There are a host of others now: Millennium Trophy (England v Ireland), Centenary Quaich (Ireland v Scotland), Giuseppe Garibaldi Trophy (France v Italy), Auld Alliance Trophy (France v Scotland), Doddie Weir Cup (Scotland v Wales), Cuttitta Cup (Italy v Scotland)... Italy and Wales are also discussing introducing a trophy for their match each year too.

Yet while a steady stream of silverware has made its way into the men’s tournament, the trophy cupboard in the women’s championship has remained empty, with only the winners getting their hands on silverware.

There is little point in copying the men’s trophies – a Women’s Calcutta Cup, for example, would never carry the same prestige of the annual men’s fixture, which is steeped in tradition and history. But as the profile of the Women’s Six Nations evolves, is there an opportunity to honour past trailblazers of the sport with silverware? England captain Marlie Packer thinks so.

“There are loads of legends in the women’s game who have gone before us and in the future, could we make some cups and trophies for those games? Yeah, definitely,” she said.

“It’s about evolving the game and evolving the tournament with different trophies.

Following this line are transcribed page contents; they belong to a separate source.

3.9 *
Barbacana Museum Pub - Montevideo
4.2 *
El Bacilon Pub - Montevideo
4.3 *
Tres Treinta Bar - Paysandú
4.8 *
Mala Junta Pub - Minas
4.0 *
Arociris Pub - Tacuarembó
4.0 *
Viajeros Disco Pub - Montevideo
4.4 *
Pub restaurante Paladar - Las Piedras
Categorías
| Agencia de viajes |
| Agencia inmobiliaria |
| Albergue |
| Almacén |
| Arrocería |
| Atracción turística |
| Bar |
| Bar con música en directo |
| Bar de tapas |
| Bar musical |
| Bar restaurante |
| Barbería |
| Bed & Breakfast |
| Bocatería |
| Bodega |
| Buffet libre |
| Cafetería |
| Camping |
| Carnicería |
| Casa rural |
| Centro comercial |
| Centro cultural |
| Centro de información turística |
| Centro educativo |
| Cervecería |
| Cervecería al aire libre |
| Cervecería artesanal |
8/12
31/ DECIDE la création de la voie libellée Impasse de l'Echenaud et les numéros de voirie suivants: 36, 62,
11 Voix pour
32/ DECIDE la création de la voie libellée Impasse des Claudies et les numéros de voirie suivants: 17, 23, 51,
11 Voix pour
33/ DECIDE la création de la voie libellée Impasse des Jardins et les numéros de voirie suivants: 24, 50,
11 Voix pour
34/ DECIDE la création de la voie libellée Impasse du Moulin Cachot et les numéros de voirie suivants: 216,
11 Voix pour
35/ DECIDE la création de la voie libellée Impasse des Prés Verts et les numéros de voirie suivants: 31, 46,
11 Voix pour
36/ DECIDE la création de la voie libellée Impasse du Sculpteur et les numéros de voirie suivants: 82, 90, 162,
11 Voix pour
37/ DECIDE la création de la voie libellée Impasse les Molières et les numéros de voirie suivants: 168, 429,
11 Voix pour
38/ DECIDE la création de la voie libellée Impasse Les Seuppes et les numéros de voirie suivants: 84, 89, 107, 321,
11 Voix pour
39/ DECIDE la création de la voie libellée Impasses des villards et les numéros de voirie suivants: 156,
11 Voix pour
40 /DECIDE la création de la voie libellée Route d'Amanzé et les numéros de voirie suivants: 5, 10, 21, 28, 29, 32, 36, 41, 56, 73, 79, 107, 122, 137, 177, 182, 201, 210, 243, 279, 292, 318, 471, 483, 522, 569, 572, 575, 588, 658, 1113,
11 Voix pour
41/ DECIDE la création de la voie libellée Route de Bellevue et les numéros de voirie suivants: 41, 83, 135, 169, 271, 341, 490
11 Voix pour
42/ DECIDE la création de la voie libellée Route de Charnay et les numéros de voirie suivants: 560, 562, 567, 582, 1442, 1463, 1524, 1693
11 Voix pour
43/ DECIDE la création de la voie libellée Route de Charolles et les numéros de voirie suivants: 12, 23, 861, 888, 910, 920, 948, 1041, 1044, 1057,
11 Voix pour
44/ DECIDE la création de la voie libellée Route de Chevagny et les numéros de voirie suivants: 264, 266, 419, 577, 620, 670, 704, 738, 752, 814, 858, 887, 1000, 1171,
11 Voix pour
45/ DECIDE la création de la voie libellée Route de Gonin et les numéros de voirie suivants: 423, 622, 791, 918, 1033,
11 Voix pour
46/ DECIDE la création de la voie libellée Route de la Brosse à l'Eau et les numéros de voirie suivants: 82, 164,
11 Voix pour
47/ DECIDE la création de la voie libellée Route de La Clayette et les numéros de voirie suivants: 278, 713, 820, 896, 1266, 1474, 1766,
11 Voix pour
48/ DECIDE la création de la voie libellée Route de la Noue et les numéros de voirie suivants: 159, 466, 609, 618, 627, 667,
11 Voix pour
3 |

It would be pretty cool in 10 years time to see a Marlie Packer Cup between Wales and England!”

That might not be on the table just yet, but here are Telegraph Sport’s suggestions for silverware that could be introduced to the Women’s Six Nations.

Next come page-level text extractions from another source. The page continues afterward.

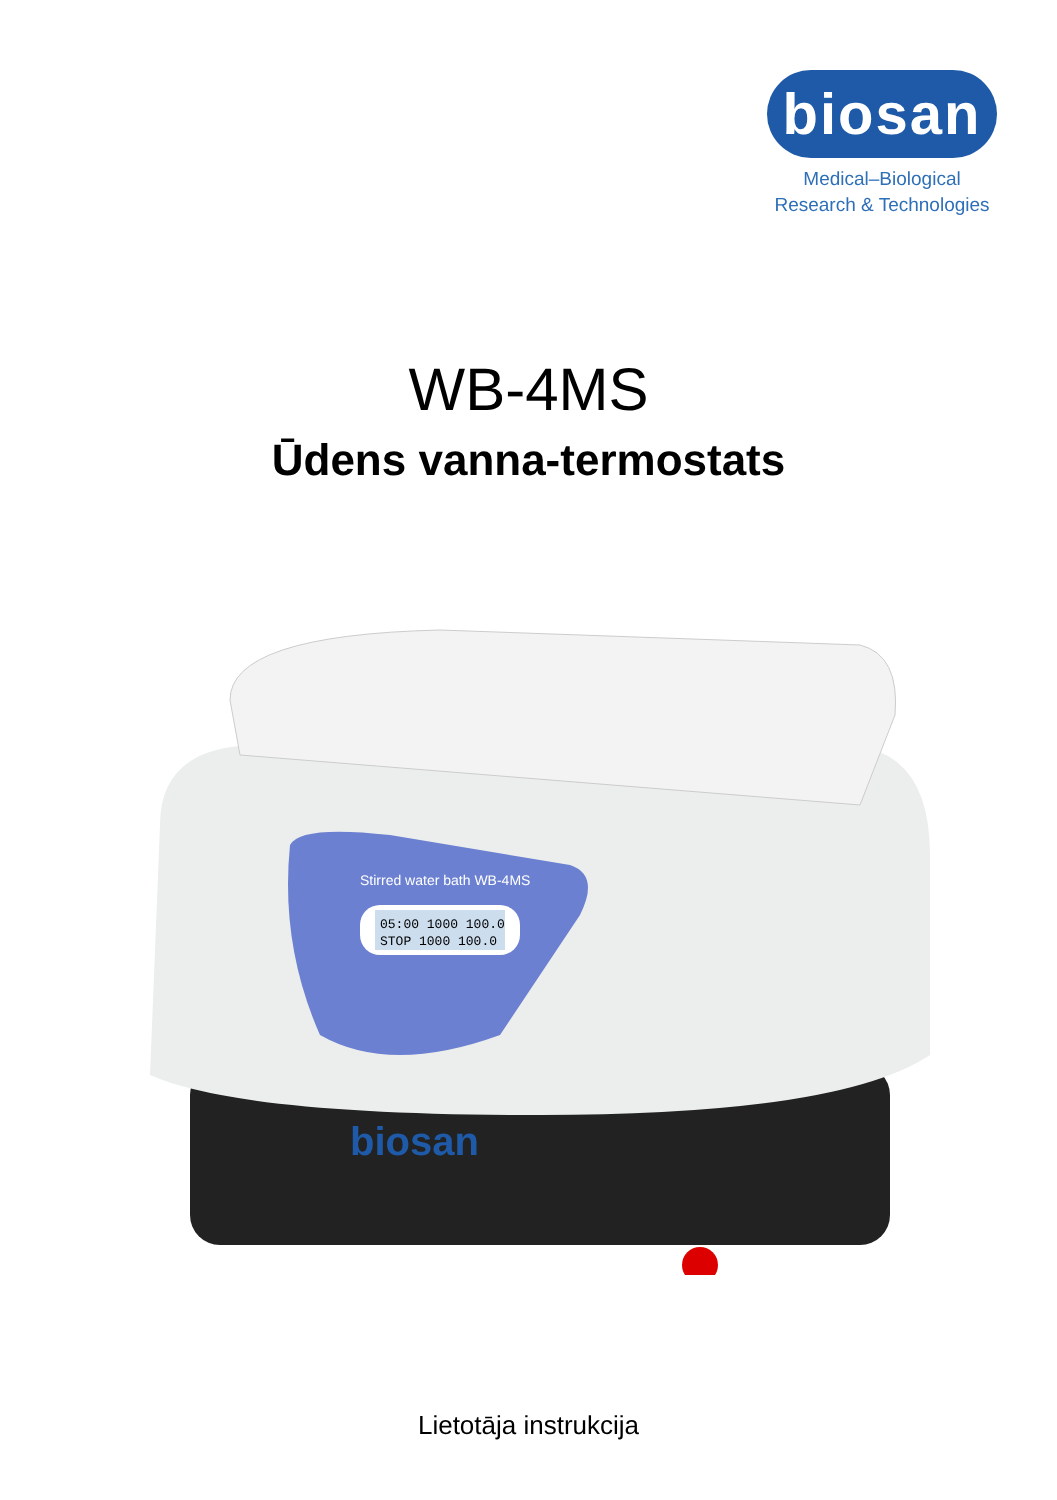biosan
Medical–Biological
Research & Technologies
WB-4MS
Ūdens vanna-termostats
Stirred water bath WB-4MS
05:00 1000 100.0
STOP 1000 100.0
biosan
Lietotāja instrukcija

The Emily Valentine Cup – Ireland v Wales

A trophy in honour of Valentine, a 10-year-old schoolgirl who was asked to make up the numbers on a boys’ team at Portora Royal School in Enniskillen, Ireland, in 1887. Her journals, in which she documented the moment she scored a try, are thought to be the earliest known record of a girl playing rugby at any level. It would be another 100 years before Ireland’s first women’s rugby club was formed.

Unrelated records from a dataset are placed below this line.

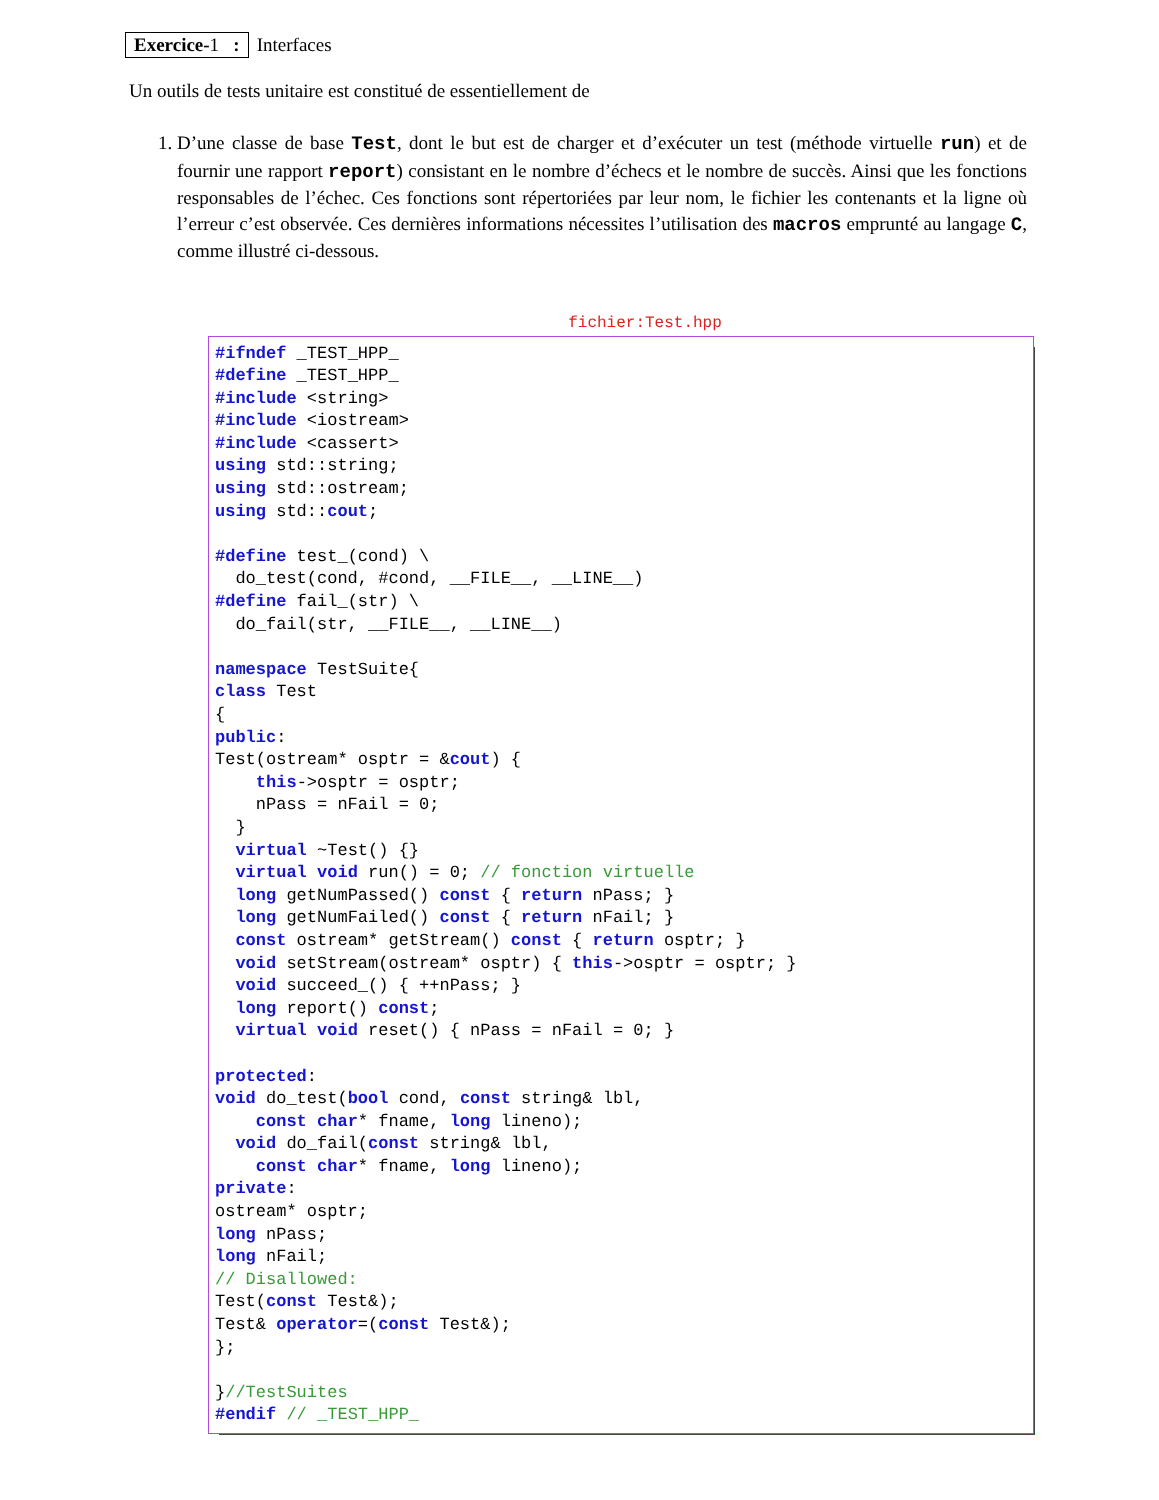Exercice-1 : Interfaces
Un outils de tests unitaire est constitué de essentiellement de
1. D’une classe de base Test, dont le but est de charger et d’exécuter un test (méthode virtuelle run) et de fournir une rapport report) consistant en le nombre d’échecs et le nombre de succès. Ainsi que les fonctions responsables de l’échec. Ces fonctions sont répertoriées par leur nom, le fichier les contenants et la ligne où l’erreur c’est observée. Ces dernières informations nécessites l’utilisation des macros emprunté au langage C, comme illustré ci-dessous.
fichier:Test.hpp
#ifndef _TEST_HPP_
#define _TEST_HPP_
#include <string>
#include <iostream>
#include <cassert>
using std::string;
using std::ostream;
using std::cout;

#define test_(cond) \
  do_test(cond, #cond, __FILE__, __LINE__)
#define fail_(str) \
  do_fail(str, __FILE__, __LINE__)

namespace TestSuite{
class Test
{
public:
Test(ostream* osptr = &cout) {
    this->osptr = osptr;
    nPass = nFail = 0;
  }
  virtual ~Test() {}
  virtual void run() = 0; // fonction virtuelle
  long getNumPassed() const { return nPass; }
  long getNumFailed() const { return nFail; }
  const ostream* getStream() const { return osptr; }
  void setStream(ostream* osptr) { this->osptr = osptr; }
  void succeed_() { ++nPass; }
  long report() const;
  virtual void reset() { nPass = nFail = 0; }

protected:
void do_test(bool cond, const string& lbl,
    const char* fname, long lineno);
  void do_fail(const string& lbl,
    const char* fname, long lineno);
private:
ostream* osptr;
long nPass;
long nFail;
// Disallowed:
Test(const Test&);
Test& operator=(const Test&);
};

}//TestSuites
#endif // _TEST_HPP_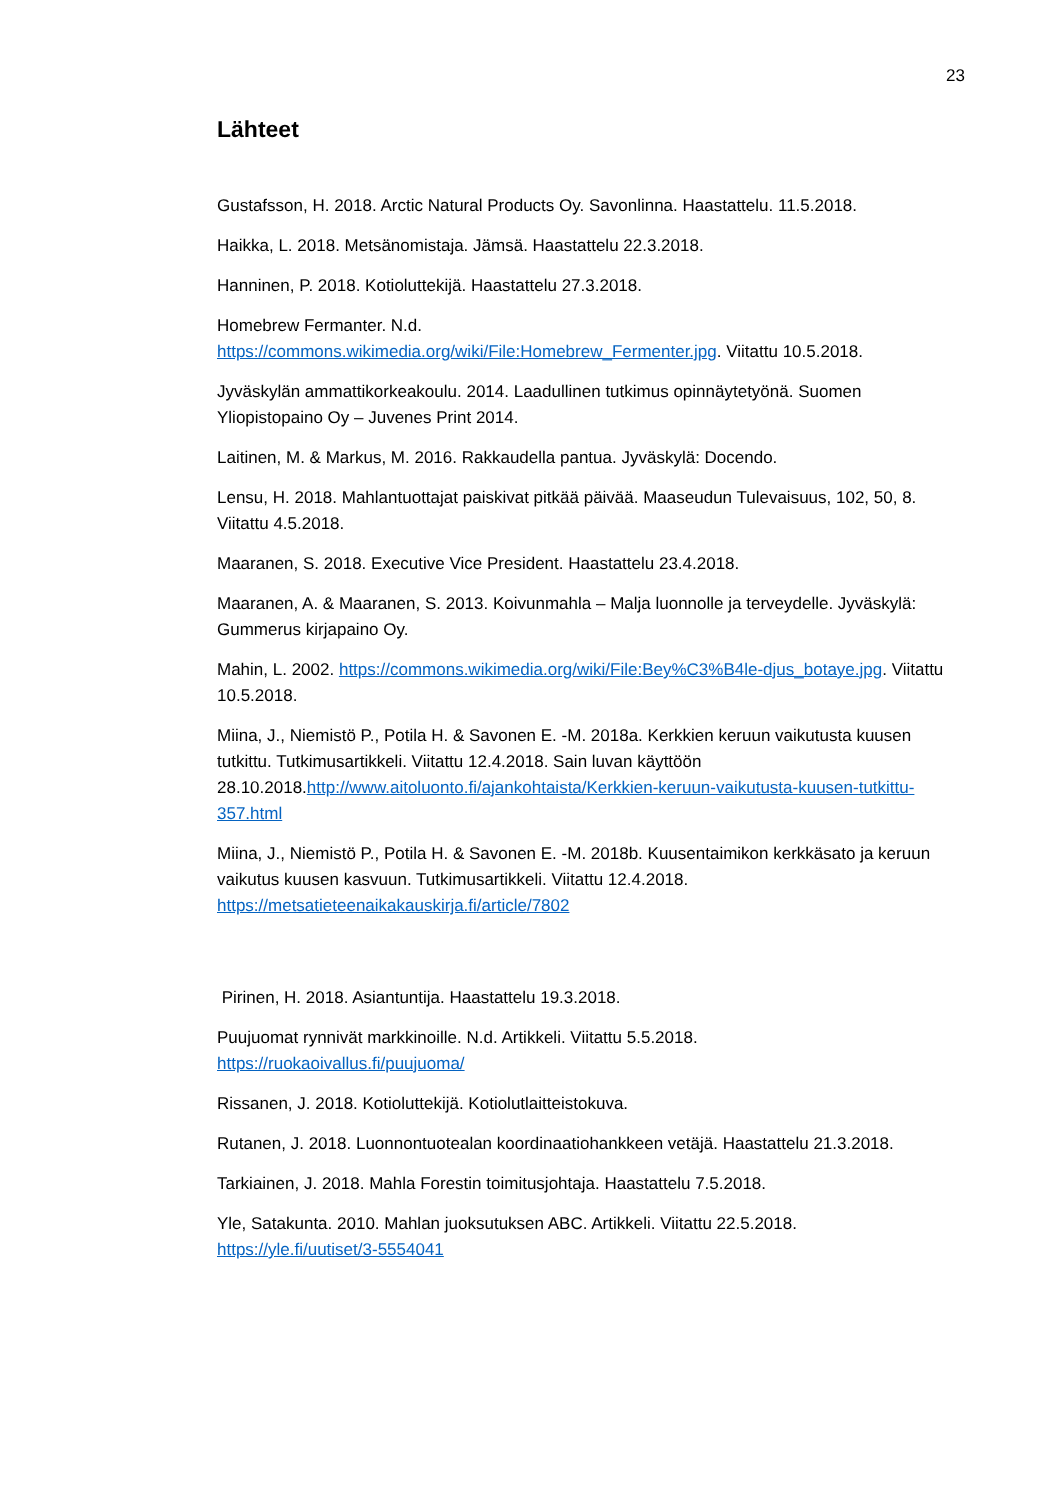23
Lähteet
Gustafsson, H. 2018. Arctic Natural Products Oy. Savonlinna. Haastattelu. 11.5.2018.
Haikka, L. 2018. Metsänomistaja. Jämsä. Haastattelu 22.3.2018.
Hanninen, P. 2018. Kotioluttekijä. Haastattelu 27.3.2018.
Homebrew Fermanter. N.d.
https://commons.wikimedia.org/wiki/File:Homebrew_Fermenter.jpg. Viitattu 10.5.2018.
Jyväskylän ammattikorkeakoulu. 2014. Laadullinen tutkimus opinnäytetyönä. Suomen Yliopistopaino Oy – Juvenes Print 2014.
Laitinen, M. & Markus, M. 2016. Rakkaudella pantua. Jyväskylä: Docendo.
Lensu, H. 2018. Mahlantuottajat paiskivat pitkää päivää. Maaseudun Tulevaisuus, 102, 50, 8. Viitattu 4.5.2018.
Maaranen, S. 2018. Executive Vice President. Haastattelu 23.4.2018.
Maaranen, A. & Maaranen, S. 2013. Koivunmahla – Malja luonnolle ja terveydelle. Jyväskylä: Gummerus kirjapaino Oy.
Mahin, L. 2002. https://commons.wikimedia.org/wiki/File:Bey%C3%B4le-djus_botaye.jpg. Viitattu 10.5.2018.
Miina, J., Niemistö P., Potila H. & Savonen E. -M. 2018a. Kerkkien keruun vaikutusta kuusen tutkittu. Tutkimusartikkeli. Viitattu 12.4.2018. Sain luvan käyttöön 28.10.2018.http://www.aitoluonto.fi/ajankohtaista/Kerkkien-keruun-vaikutusta-kuusen-tutkittu-357.html
Miina, J., Niemistö P., Potila H. & Savonen E. -M. 2018b. Kuusentaimikon kerkkäsato ja keruun vaikutus kuusen kasvuun. Tutkimusartikkeli. Viitattu 12.4.2018. https://metsatieteenaikakauskirja.fi/article/7802
Pirinen, H. 2018. Asiantuntija. Haastattelu 19.3.2018.
Puujuomat rynnivät markkinoille. N.d. Artikkeli. Viitattu 5.5.2018.
https://ruokaoivallus.fi/puujuoma/
Rissanen, J. 2018. Kotioluttekijä. Kotiolutlaitteistokuva.
Rutanen, J. 2018. Luonnontuotealan koordinaatiohankkeen vetäjä. Haastattelu 21.3.2018.
Tarkiainen, J. 2018. Mahla Forestin toimitusjohtaja. Haastattelu 7.5.2018.
Yle, Satakunta. 2010. Mahlan juoksutuksen ABC. Artikkeli. Viitattu 22.5.2018.
https://yle.fi/uutiset/3-5554041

The Paula George Trophy – England v Wales

George, a former England captain who was capped 77 times, was a figurehead of the English women’s game in the Nineties and Noughties. She grew up in a village near Bridgend and represented Wales in netball before transferring to rugby. George is in remission from ovarian cancer and last year released a book documenting the stories of trailblazing women in rugby.

Paula George
Paula George's Welsh heritage and contribution to English rugby could be commemorated appropriately - Phil Cole/Getty Images

The Nathalie Amiel Cup – France v Scotland

A teenage prodigy who made her debut for France against Great Britain aged just 15, three years after taking up the sport. The flanker/centre went on to play in three World Cups spanning more than a decade (1991, 1994 and 2002), and gave birth to her first son during her playing career too. Plus, she was part of the France coaching team at the 2010 and 2014 tournaments.

The Jim Greenwood Trophy – England v Scotland

Greenwood, who won 20 caps for Scotland and was a former British and Irish Lion, was integral to the development of women’s rugby in the 1980s, long before the female game was played on a more organised level. Greenwood, who died in 2010 aged 81, was one of the most innovative and visionary thinkers in the game. A renowned coach at Loughborough University, he developed the likes of Liza Burgess and Emma Mitchell, who would go on to captain Wales and England respectively. He also coached the Great Britain and England women’s teams in the 1980s.

Marlie Packer during the Guinness Women's Six Nations match at the Hive Stadium, Edinburgh
The clash between England and Scotland deserves its own trophy and who better to honour than Jim Greenwood? - Steve Welsh/PA Wire

The 1991 Cup – England v France

A celebration of female achievement in the face of adversity, this trophy commemorates the pioneering four women who organised the first Women’s Rugby World Cup in 1991. Sue Dorrington and three of her Richmond team-mates, Deborah Griffin, Alice Cooper and Mary Forsyth, overcame ingrained misogyny, the collapse of the Soviet Union and the challenges of motherhood to organise women’s rugby’s inaugural showpiece. England lost that year’s final to the United States after beating France in the semi-final.

The Sara Barattin Shield – Italy v France

The first Italian women’s player to reach 100 Test appearances, Barratin enjoyed a career that spanned 17 years and saw her skipper Le Azzurre during three Women’s Six Nations campaigns. She made her debut for Italy aged 18 when Le Azzurre took on Germany in April 2005 and went on to make 73 appearances in the Women’s Six Nations, a record.